_Required work_
Rewrite everything from the line containing "Can you tell" down to the line containing "0.132399, -0.175782, 0.872553]]", swapping "camera setup" for "camera parameters" and changing nothing else.

_Supplied data_
*** Block opens ***

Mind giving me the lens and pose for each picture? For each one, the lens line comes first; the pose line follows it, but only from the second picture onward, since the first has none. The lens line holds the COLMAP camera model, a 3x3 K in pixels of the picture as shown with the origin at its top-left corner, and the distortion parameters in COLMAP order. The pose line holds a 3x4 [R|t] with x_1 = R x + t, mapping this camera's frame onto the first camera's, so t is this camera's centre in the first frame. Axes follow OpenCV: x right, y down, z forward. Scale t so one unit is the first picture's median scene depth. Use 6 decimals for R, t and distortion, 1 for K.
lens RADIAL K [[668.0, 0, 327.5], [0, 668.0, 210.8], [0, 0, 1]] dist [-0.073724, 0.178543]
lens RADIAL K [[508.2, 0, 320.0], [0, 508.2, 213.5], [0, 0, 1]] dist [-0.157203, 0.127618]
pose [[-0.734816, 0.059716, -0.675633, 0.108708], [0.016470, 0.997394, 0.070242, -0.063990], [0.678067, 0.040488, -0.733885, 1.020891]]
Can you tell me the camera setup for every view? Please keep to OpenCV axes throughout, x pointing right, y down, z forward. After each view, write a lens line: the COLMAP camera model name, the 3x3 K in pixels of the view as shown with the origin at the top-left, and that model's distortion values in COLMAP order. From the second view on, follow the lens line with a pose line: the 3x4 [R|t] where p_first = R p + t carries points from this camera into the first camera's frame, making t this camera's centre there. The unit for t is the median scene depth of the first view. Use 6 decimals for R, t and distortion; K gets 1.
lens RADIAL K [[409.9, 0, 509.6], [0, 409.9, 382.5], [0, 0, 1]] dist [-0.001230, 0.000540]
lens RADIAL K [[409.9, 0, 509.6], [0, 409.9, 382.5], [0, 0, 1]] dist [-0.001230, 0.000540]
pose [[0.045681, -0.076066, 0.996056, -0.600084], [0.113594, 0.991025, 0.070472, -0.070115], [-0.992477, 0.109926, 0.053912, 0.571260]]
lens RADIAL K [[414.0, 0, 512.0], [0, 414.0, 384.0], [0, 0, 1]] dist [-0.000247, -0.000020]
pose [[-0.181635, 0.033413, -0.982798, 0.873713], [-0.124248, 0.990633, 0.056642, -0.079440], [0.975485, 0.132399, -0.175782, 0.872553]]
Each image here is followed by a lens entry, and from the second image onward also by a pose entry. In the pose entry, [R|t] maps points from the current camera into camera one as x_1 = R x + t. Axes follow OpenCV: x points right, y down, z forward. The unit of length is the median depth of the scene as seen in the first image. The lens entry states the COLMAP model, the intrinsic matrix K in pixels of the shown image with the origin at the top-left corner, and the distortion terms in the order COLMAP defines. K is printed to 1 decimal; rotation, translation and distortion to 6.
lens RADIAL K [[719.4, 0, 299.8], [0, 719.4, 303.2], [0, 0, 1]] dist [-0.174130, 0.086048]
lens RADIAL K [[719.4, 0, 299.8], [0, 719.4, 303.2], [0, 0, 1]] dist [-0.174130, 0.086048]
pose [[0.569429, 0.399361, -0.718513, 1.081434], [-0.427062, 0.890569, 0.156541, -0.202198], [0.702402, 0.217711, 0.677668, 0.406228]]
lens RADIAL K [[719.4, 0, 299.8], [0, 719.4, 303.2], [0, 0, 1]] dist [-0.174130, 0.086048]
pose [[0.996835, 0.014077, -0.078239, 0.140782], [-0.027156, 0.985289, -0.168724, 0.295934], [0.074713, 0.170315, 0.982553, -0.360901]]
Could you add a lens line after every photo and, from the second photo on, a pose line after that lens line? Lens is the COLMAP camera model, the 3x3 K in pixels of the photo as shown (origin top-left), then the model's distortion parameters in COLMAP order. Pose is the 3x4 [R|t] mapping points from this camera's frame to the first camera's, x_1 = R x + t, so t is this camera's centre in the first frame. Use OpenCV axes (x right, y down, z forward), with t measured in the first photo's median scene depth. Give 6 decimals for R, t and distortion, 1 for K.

*** Block closes ***

_Response below_
Can you tell me the camera parameters for every view? Please keep to OpenCV axes throughout, x pointing right, y down, z forward. After each view, write a lens line: the COLMAP camera model name, the 3x3 K in pixels of the view as shown with the origin at the top-left, and that model's distortion values in COLMAP order. From the second view on, follow the lens line with a pose line: the 3x4 [R|t] where p_first = R p + t carries points from this camera into the first camera's frame, making t this camera's centre there. The unit for t is the median scene depth of the first view. Use 6 decimals for R, t and distortion; K gets 1.
lens RADIAL K [[409.9, 0, 509.6], [0, 409.9, 382.5], [0, 0, 1]] dist [-0.001230, 0.000540]
lens RADIAL K [[409.9, 0, 509.6], [0, 409.9, 382.5], [0, 0, 1]] dist [-0.001230, 0.000540]
pose [[0.045681, -0.076066, 0.996056, -0.600084], [0.113594, 0.991025, 0.070472, -0.070115], [-0.992477, 0.109926, 0.053912, 0.571260]]
lens RADIAL K [[414.0, 0, 512.0], [0, 414.0, 384.0], [0, 0, 1]] dist [-0.000247, -0.000020]
pose [[-0.181635, 0.033413, -0.982798, 0.873713], [-0.124248, 0.990633, 0.056642, -0.079440], [0.975485, 0.132399, -0.175782, 0.872553]]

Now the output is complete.